What the task requires –
Turn the data below into a numbered list, one line per item, with the blank lines dropped. Leave the pictures out of your answer.

▼▼▼

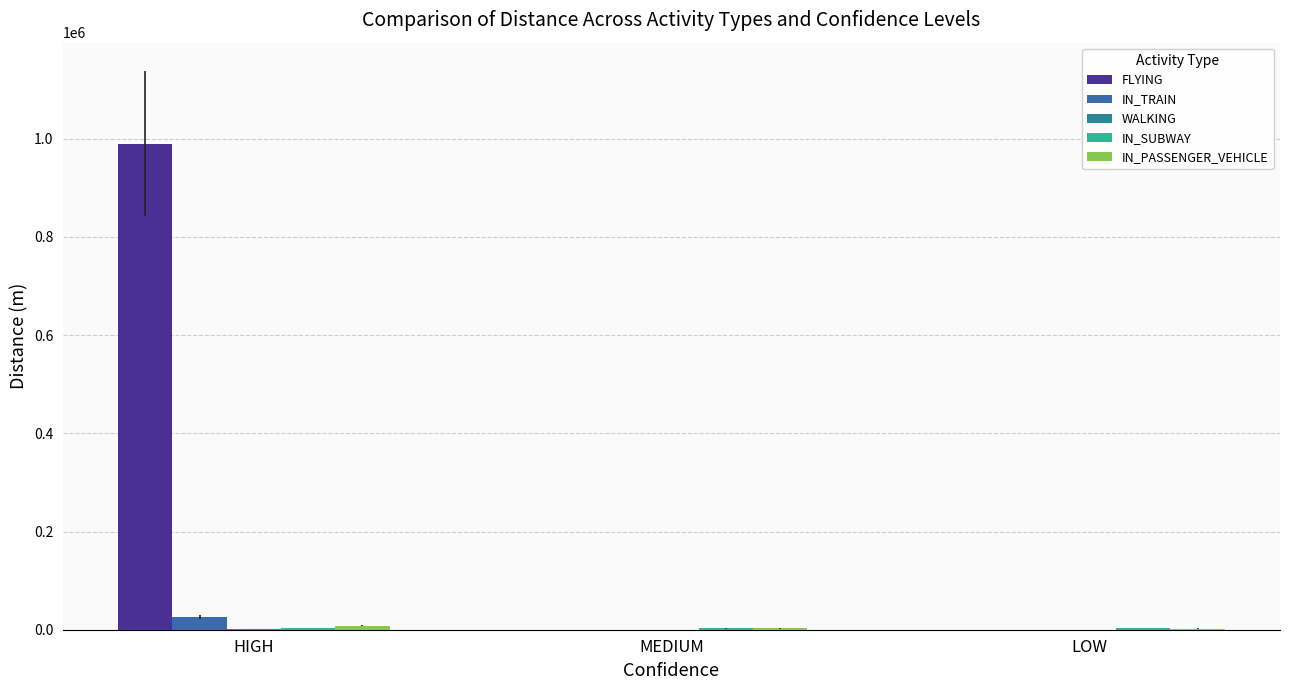

The value of IN_TRAIN at LOW is 0. True or false?

True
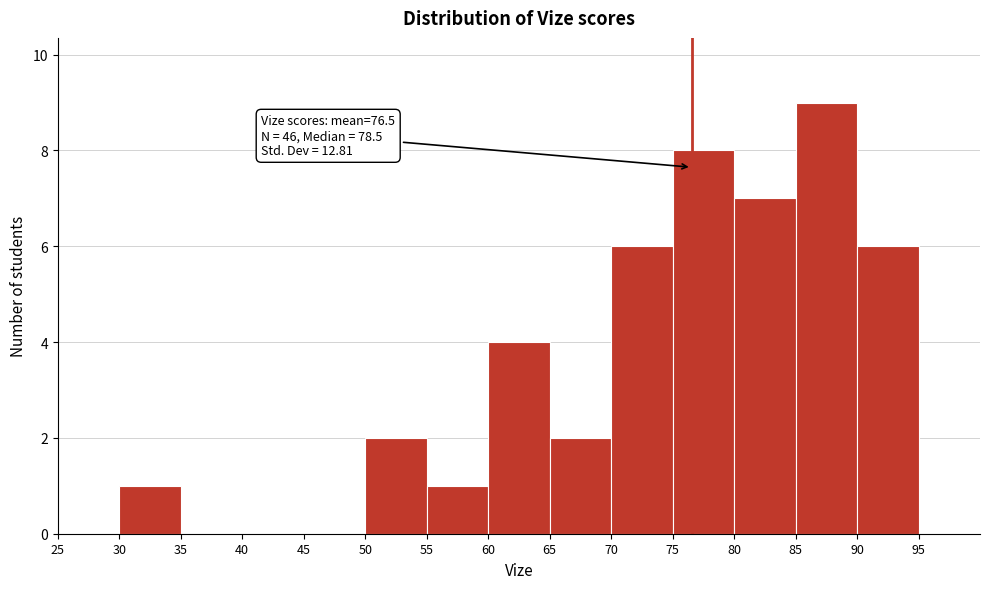

Which range on the x-axis has the tallest bar?

85 to 90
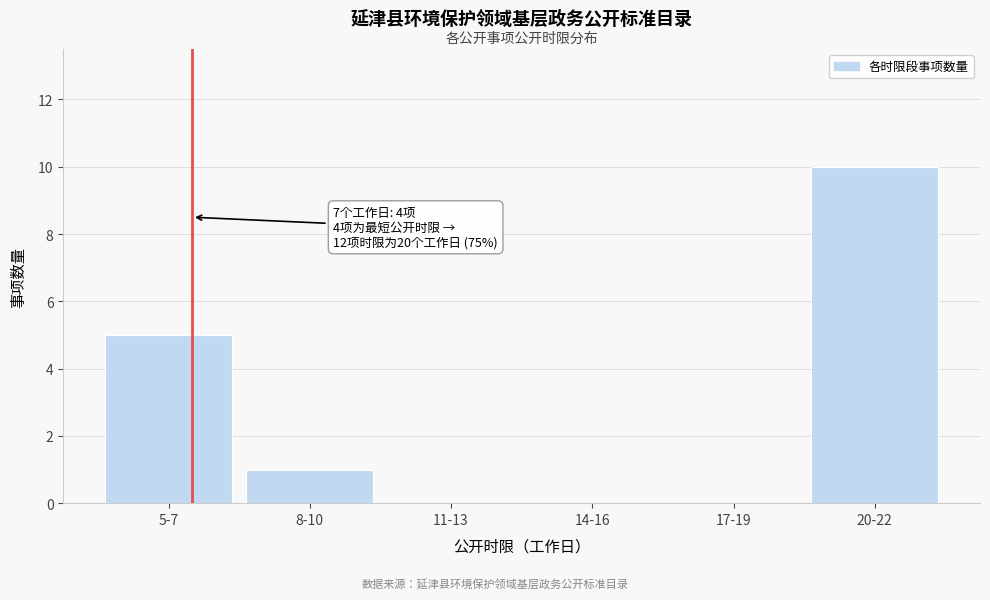

Reading right to left, what are all the values shown in this chart?

20-22=10	17-19=0	14-16=0	11-13=0	8-10=1	5-7=5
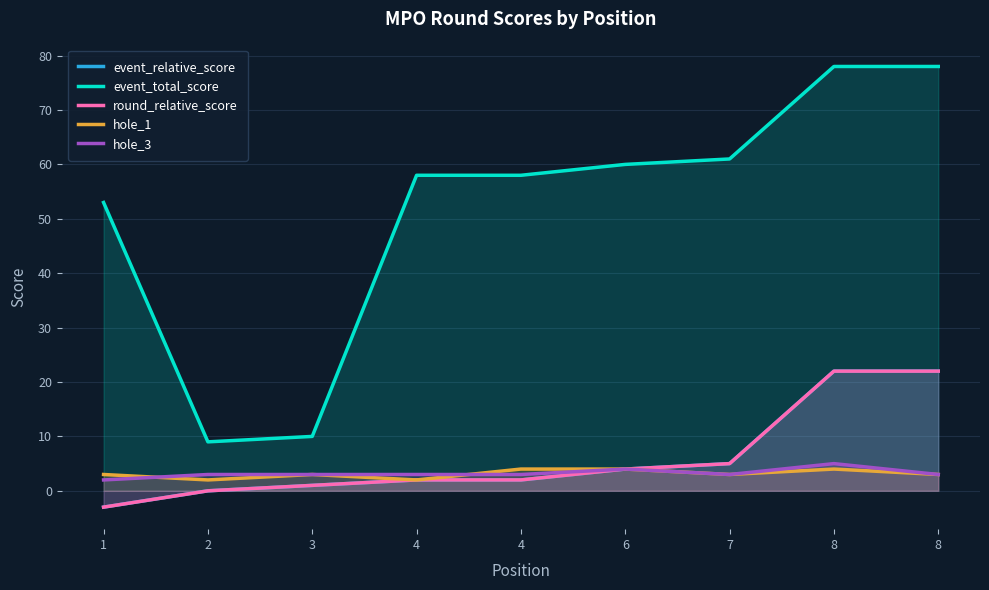

Does the chart display data point markers on the line(s)?

No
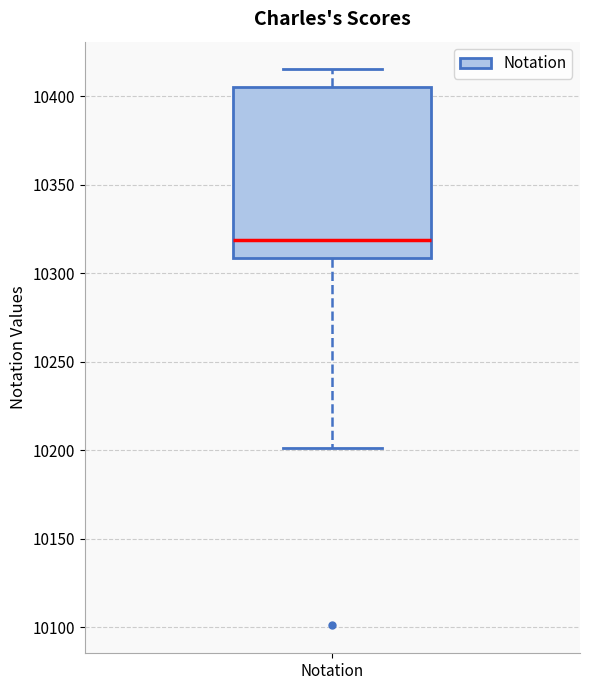

Where does the upper whisker of the box for Notation end on the y-axis? The values are not printed on the chart, so give them approximately, as read against the axis.

10415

▲▲▲

Answer section –
1. The value of IN_TRAIN at LOW is 0. True or false?
2. True
3. Which range on the x-axis has the tallest bar?
4. 85 to 90
5. Reading right to left, what are all the values shown in this chart?
6. 20-22=10	17-19=0	14-16=0	11-13=0	8-10=1	5-7=5
7. Does the chart display data point markers on the line(s)?
8. No
9. Where does the upper whisker of the box for Notation end on the y-axis? The values are not printed on the chart, so give them approximately, as read against the axis.
10. 10415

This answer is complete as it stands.